Recorded data:
— start —
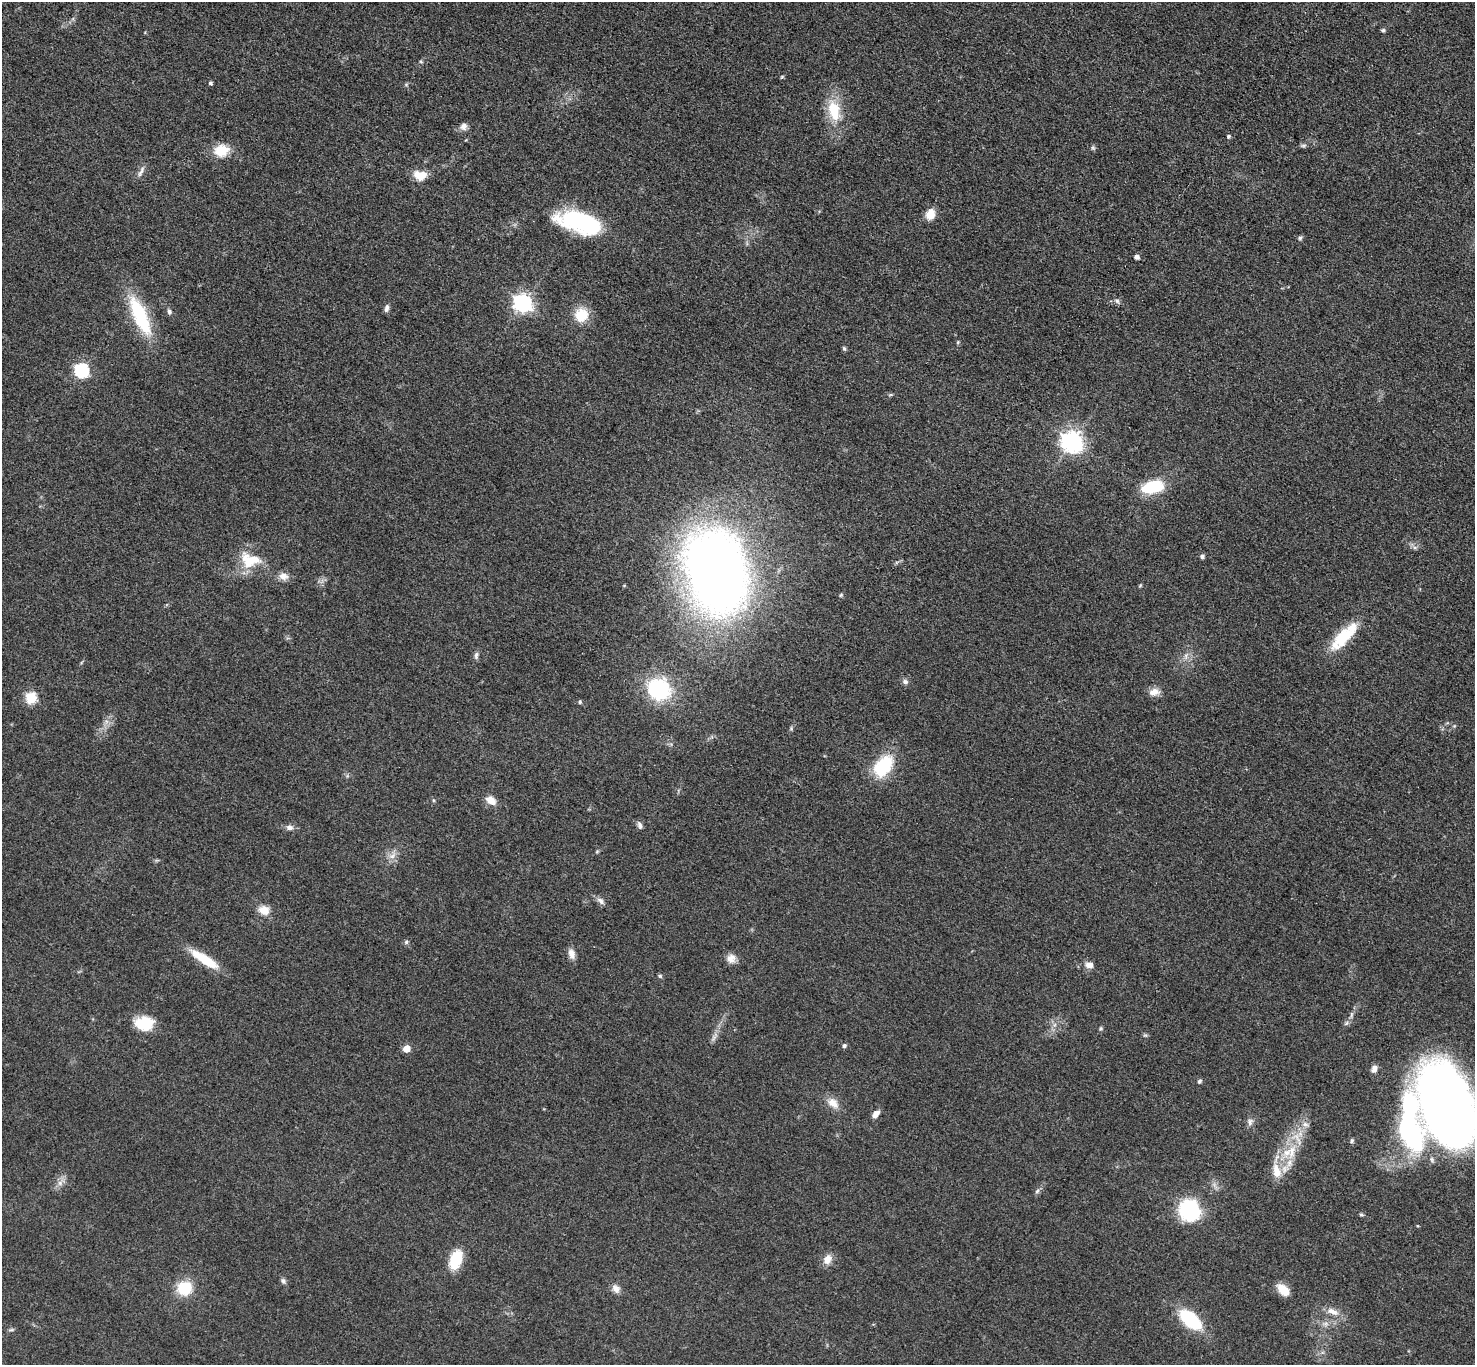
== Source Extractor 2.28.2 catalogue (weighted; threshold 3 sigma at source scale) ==
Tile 10 of 4 x 4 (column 2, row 3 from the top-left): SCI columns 1486-2958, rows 1526-2888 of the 5911 x 5916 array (HDU 1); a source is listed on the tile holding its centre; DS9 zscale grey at full resolution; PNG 1477 x 1367 px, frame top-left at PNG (2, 2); no overlay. Nothing masked; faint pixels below the display range render black.
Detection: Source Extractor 2.28.2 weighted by HDU 2 'WHT'; one run over the whole footprint, this tile lists its part. Background 0.0534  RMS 0.0058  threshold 0.0261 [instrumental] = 3 sigma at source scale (4.5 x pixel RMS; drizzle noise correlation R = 1.50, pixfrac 1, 0.05/0.05 arcsec/px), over >= 5 px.
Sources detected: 84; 4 inside a brighter listed object's ellipse — not listed separately; the other 80 listed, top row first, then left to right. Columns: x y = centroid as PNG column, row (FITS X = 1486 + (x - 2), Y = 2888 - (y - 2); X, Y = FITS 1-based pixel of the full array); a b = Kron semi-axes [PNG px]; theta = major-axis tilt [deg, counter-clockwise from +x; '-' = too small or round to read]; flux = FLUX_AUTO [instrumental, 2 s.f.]
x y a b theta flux
1383 30 6 4 12 1.1
782 77 6 4 19 0.61
210 83 4 3 - 1.3
834 110 31 17 -78 18
463 126 9 8 - 2.7
1228 136 5 5 - 0.81
1303 145 8 4 8 1.1
1093 148 6 4 -18 0.88
221 150 18 15 10 12
141 172 17 4 63 2.3
420 175 16 11 -12 8
930 214 12 10 69 7
579 222 46 20 -15 60
1300 238 5 5 - 1.1
1137 257 5 4 - 1.9
1117 301 7 5 -45 1.3
523 303 7 7 - 230
386 308 10 5 74 1.8
169 311 7 5 -80 1.4
581 315 11 11 - 17
140 316 51 16 -66 37
958 342 5 5 - 0.7
844 348 7 4 -62 0.94
81 370 6 6 - 100
1072 442 8 7 - 370
1152 487 25 12 14 26
1202 557 5 4 - 1.5
250 560 29 19 -9 18
718 571 60 42 -75 650
283 576 13 10 -11 4
841 595 5 4 - 0.69
1344 636 41 14 46 23
476 656 11 5 89 1.7
905 682 8 7 - 1.8
659 689 22 20 -32 49
1154 692 13 9 11 4.7
31 698 6 6 - 43
580 702 5 5 - 0.87
883 766 31 19 53 26
433 800 5 3 - 0.67
491 800 12 8 -35 6
640 825 9 6 -71 1.8
289 827 9 7 -7 2.5
597 851 6 4 20 0.7
392 856 10 7 45 3.4
600 901 12 7 -46 2.3
264 910 12 10 -25 6.7
406 942 6 6 - 1
572 954 13 8 -74 3.6
731 958 12 11 - 4.2
204 959 36 9 -33 17
1089 965 11 8 -5 3.4
660 976 5 5 - 0.9
144 1023 21 15 0 16
1101 1029 6 5 - 0.86
844 1046 6 5 - 1.2
406 1048 5 5 - 11
1374 1069 9 6 75 3.1
1199 1081 6 5 - 1.2
833 1103 17 10 -42 6.1
1448 1106 75 46 -68 510
876 1114 9 6 46 3.7
1250 1122 10 7 76 2.3
1305 1124 8 7 - 2.5
1352 1141 7 4 54 1
1292 1152 24 10 80 13
1276 1168 16 10 -67 7.5
60 1183 7 7 - 2.5
1037 1191 7 5 46 1.3
1189 1210 20 18 -57 49
1361 1215 7 3 -8 0.8
828 1259 12 9 61 5.2
456 1260 16 10 71 24
283 1281 7 6 - 1.5
184 1288 13 12 - 22
616 1289 11 9 -52 3.5
1283 1290 16 10 -45 7.3
1333 1312 17 8 -24 5.5
1190 1320 18 10 -41 49
11 1330 7 4 18 0.93
Isophote crosses this tile's border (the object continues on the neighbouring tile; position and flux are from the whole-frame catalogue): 1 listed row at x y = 1448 1106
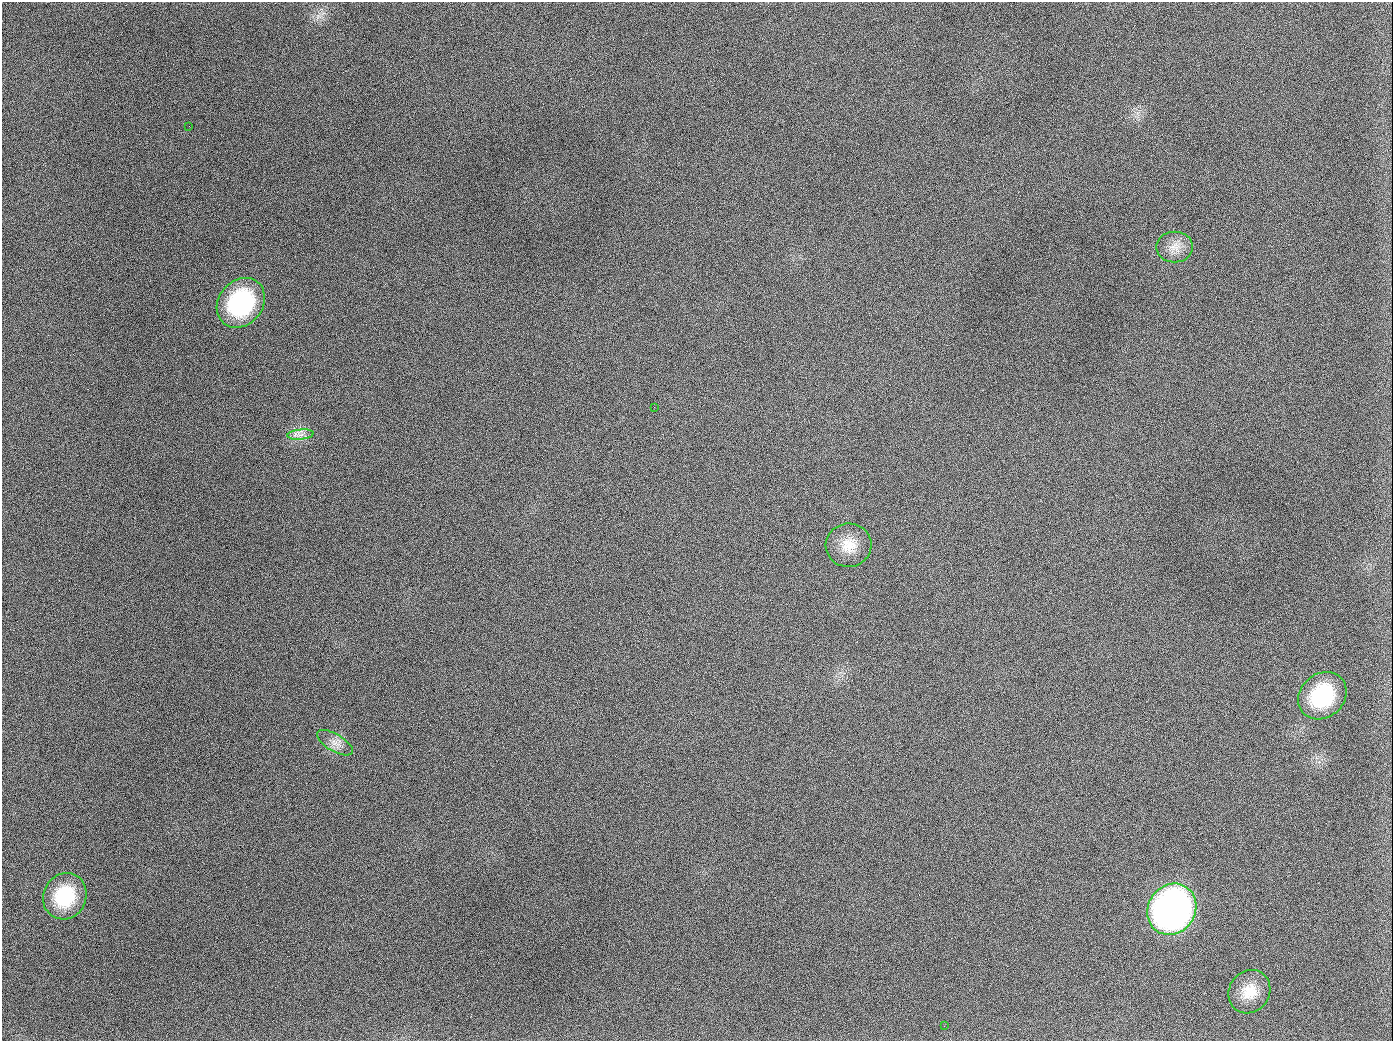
— end —
EXERCISE BRIEF:
Rewrite all of the material above, swapping every "Source Extractor" for "SExtractor" and leaving everything else untouched. Leave the pictures out of your answer.

EXERCISE ANSWER:
== SExtractor 2.28.2 catalogue (weighted; threshold 3 sigma at source scale) ==
Tile 10 of 4 x 4 (column 2, row 3 from the top-left): SCI columns 1486-2958, rows 1526-2888 of the 5911 x 5916 array (HDU 1); a source is listed on the tile holding its centre; DS9 zscale grey at full resolution; PNG 1477 x 1367 px, frame top-left at PNG (2, 2); no overlay. Nothing masked; faint pixels below the display range render black.
Detection: SExtractor 2.28.2 weighted by HDU 2 'WHT'; one run over the whole footprint, this tile lists its part. Background 0.0534  RMS 0.0058  threshold 0.0261 [instrumental] = 3 sigma at source scale (4.5 x pixel RMS; drizzle noise correlation R = 1.50, pixfrac 1, 0.05/0.05 arcsec/px), over >= 5 px.
Sources detected: 84; 4 inside a brighter listed object's ellipse — not listed separately; the other 80 listed, top row first, then left to right. Columns: x y = centroid as PNG column, row (FITS X = 1486 + (x - 2), Y = 2888 - (y - 2); X, Y = FITS 1-based pixel of the full array); a b = Kron semi-axes [PNG px]; theta = major-axis tilt [deg, counter-clockwise from +x; '-' = too small or round to read]; flux = FLUX_AUTO [instrumental, 2 s.f.]
x y a b theta flux
1383 30 6 4 12 1.1
782 77 6 4 19 0.61
210 83 4 3 - 1.3
834 110 31 17 -78 18
463 126 9 8 - 2.7
1228 136 5 5 - 0.81
1303 145 8 4 8 1.1
1093 148 6 4 -18 0.88
221 150 18 15 10 12
141 172 17 4 63 2.3
420 175 16 11 -12 8
930 214 12 10 69 7
579 222 46 20 -15 60
1300 238 5 5 - 1.1
1137 257 5 4 - 1.9
1117 301 7 5 -45 1.3
523 303 7 7 - 230
386 308 10 5 74 1.8
169 311 7 5 -80 1.4
581 315 11 11 - 17
140 316 51 16 -66 37
958 342 5 5 - 0.7
844 348 7 4 -62 0.94
81 370 6 6 - 100
1072 442 8 7 - 370
1152 487 25 12 14 26
1202 557 5 4 - 1.5
250 560 29 19 -9 18
718 571 60 42 -75 650
283 576 13 10 -11 4
841 595 5 4 - 0.69
1344 636 41 14 46 23
476 656 11 5 89 1.7
905 682 8 7 - 1.8
659 689 22 20 -32 49
1154 692 13 9 11 4.7
31 698 6 6 - 43
580 702 5 5 - 0.87
883 766 31 19 53 26
433 800 5 3 - 0.67
491 800 12 8 -35 6
640 825 9 6 -71 1.8
289 827 9 7 -7 2.5
597 851 6 4 20 0.7
392 856 10 7 45 3.4
600 901 12 7 -46 2.3
264 910 12 10 -25 6.7
406 942 6 6 - 1
572 954 13 8 -74 3.6
731 958 12 11 - 4.2
204 959 36 9 -33 17
1089 965 11 8 -5 3.4
660 976 5 5 - 0.9
144 1023 21 15 0 16
1101 1029 6 5 - 0.86
844 1046 6 5 - 1.2
406 1048 5 5 - 11
1374 1069 9 6 75 3.1
1199 1081 6 5 - 1.2
833 1103 17 10 -42 6.1
1448 1106 75 46 -68 510
876 1114 9 6 46 3.7
1250 1122 10 7 76 2.3
1305 1124 8 7 - 2.5
1352 1141 7 4 54 1
1292 1152 24 10 80 13
1276 1168 16 10 -67 7.5
60 1183 7 7 - 2.5
1037 1191 7 5 46 1.3
1189 1210 20 18 -57 49
1361 1215 7 3 -8 0.8
828 1259 12 9 61 5.2
456 1260 16 10 71 24
283 1281 7 6 - 1.5
184 1288 13 12 - 22
616 1289 11 9 -52 3.5
1283 1290 16 10 -45 7.3
1333 1312 17 8 -24 5.5
1190 1320 18 10 -41 49
11 1330 7 4 18 0.93
Isophote crosses this tile's border (the object continues on the neighbouring tile; position and flux are from the whole-frame catalogue): 1 listed row at x y = 1448 1106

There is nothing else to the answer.